Напротив, дворянство отлично осознавало, что революционная «зараза» представляет реальную угрозу социальным устоям государства и их положению. Память об ужасе Пугачевского бунта хранили несколько поколений господствовавшего класса. О страхе перед Наполеоном, который мог пообещать вольность крепостным, свидетельствует и дошедшая до нас частная переписка представителей дворянства в 1812 году [3]. В Наполеоне они видели «нового Пугачева», поэтому четко определяли Францию, даже сохранявшую к тому времени лишь тень революционных традиций, как своего главного идеологического противника.
Безусловно, российское дворянство было неоднородным, различалось по знатности, богатству, общественному положению. Существовал чиновно-сановный Петербург, «столица недовольных» Москва, где проживали фрондирующие опальные отставники и крупные помещики (очаг дворянского вольномыслия), присутствовала родовая аристократия, а также беспоместные чиновники и офицеры, получившие за службу право приобщиться к благородному сословию. Имелись внутри дворянства и общественные группировки или, как их тогда называли, «партии», ориентированные и защищавшие разные модели развития страны: «английская» [4], «русская» [См.: Безотосный. Борьба… С. 16–22], с некоторыми оговорками – «немецкая» [5]. Но вот о существовании «французской партии» источники не сообщают, можно найти лишь искаженные отголоски [6].

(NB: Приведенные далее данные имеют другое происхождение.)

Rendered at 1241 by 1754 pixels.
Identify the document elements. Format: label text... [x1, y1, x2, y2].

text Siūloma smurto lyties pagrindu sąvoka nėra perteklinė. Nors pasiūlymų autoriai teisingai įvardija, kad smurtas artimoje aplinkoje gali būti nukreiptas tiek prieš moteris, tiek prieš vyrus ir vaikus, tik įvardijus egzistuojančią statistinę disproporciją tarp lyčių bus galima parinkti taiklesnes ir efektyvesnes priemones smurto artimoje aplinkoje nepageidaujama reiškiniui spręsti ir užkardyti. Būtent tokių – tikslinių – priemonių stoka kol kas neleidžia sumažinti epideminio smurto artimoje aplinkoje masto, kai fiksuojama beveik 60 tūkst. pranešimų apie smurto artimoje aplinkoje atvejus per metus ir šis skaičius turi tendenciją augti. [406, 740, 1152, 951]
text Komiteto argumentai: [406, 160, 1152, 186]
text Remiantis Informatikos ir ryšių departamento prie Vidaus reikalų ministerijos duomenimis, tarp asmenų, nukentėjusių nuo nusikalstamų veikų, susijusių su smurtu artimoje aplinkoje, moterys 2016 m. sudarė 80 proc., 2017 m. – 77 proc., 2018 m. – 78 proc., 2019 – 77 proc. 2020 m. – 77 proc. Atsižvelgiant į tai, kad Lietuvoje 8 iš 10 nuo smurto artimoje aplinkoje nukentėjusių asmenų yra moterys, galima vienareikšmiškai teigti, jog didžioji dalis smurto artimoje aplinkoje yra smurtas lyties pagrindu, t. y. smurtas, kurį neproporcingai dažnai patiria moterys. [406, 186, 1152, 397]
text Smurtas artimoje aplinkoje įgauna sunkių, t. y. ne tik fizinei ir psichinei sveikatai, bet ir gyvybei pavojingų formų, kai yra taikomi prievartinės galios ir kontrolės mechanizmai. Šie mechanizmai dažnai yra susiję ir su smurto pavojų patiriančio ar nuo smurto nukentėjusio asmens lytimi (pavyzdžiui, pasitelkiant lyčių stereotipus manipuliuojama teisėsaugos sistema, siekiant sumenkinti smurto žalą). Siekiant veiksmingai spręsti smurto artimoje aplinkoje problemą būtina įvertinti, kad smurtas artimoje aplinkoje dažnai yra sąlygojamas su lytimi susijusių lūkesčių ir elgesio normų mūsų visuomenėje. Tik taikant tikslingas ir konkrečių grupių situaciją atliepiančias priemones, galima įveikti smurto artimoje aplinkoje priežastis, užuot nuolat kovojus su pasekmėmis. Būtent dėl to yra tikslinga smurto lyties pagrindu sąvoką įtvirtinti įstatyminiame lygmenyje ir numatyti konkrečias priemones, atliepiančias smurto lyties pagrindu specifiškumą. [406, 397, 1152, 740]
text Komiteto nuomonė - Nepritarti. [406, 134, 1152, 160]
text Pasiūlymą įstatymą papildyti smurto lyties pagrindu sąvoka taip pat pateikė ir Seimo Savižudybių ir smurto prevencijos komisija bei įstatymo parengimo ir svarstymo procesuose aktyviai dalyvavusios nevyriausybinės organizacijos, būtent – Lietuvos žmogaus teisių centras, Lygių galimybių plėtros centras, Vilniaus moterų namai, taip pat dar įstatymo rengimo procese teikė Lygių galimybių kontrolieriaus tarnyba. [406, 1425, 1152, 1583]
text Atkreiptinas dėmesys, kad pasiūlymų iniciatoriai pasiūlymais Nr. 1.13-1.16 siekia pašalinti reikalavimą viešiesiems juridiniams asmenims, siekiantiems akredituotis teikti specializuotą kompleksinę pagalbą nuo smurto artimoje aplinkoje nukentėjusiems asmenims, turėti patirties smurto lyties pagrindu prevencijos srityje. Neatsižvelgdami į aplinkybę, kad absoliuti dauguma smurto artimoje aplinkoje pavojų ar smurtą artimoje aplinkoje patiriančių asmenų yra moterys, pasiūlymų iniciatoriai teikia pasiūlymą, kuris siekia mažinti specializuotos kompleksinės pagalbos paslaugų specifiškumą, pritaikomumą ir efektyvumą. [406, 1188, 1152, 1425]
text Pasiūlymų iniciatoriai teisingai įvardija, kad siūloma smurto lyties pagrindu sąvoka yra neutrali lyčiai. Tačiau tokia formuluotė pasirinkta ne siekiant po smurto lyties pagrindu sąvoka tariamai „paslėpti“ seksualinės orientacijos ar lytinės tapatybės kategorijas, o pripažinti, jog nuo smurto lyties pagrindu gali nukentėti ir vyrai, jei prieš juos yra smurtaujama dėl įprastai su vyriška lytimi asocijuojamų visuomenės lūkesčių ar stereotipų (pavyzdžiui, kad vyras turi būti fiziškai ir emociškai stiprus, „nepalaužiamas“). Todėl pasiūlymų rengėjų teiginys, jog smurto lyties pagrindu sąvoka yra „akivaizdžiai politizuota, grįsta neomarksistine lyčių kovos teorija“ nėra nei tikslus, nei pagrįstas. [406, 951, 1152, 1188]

Антибонапартизм – господствующее умонастроение всего сословия. Иных, принимавших постреволюционную Францию и позитивно настроенных к ней правительственных чиновников, в России практически не было в силу идеологической несовместимости [7]. Дворянство в целом поддерживало правительственную политику по отношению к Франции, в частности войны с Наполеоном в 1805–1807 гг. А если возникало недовольство, то как раз по отношению к русско-французскому союзному договору в Тильзите в 1807 г. Поэтому не стоит удивляться холодному приему, которое оказывало русское общество (т.е. дворянство) практически всем посланникам Наполеона в Петербурге в 1801–1805 и 1807–1812 гг. Посол, представитель французской аристократии А.О.Л. де Коленкур не стал исключением. В глазах русских дворян он оставался изменником своего короля, слугой «узурпатора» и «мещанина на троне» (к тому же он запятнал себя арестом герцога Энгиенского). На французские дипломатические приемы приходили, в основном, лишь чиновники, которым это вменялось по службе, дворянское общество их игнорировало, а в среде гвардейской молодежи считались хорошим тоном всякого рода антифранцузские выходки. В то же время большое количество молодых дворян в 1810–1812 гг. поступило в армию, поскольку в обществе все были уверены, что в ближайшие годы вспыхнет война с армией Наполеона. И молодежь горела желанием взять реванш у французов за поражение под Аустерлицем и Фридландом. Князь П.А. Вяземский, узнав о переходе войск Наполеона через Неман, писал: «Все колебания, все недоумения исчезли; всё, так сказать, отвердело, закалилось и одушевилось в одном убеждении, в одном святом чувстве, что надобно защищать Россию и спасти её от вторжения неприятеля» [Вяземский. С. 19].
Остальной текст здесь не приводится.